**Exercise:** Take the entries that follow and return exactly the lines from the one holding "religion, ancestry, union" through the one holding "Law including the", both included. Nothing else is needed.
[[ Input records open ]]
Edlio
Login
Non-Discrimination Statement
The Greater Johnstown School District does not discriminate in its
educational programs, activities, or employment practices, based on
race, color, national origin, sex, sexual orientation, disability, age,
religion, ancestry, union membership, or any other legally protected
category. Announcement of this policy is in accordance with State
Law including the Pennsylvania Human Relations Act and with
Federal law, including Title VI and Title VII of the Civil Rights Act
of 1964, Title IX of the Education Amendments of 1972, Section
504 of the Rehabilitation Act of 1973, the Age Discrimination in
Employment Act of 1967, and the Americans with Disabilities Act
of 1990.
[[ Input records closed ]]
**Answer box:**
religion, ancestry, union membership, or any other legally protected
category. Announcement of this policy is in accordance with State
Law including the Pennsylvania Human Relations Act and with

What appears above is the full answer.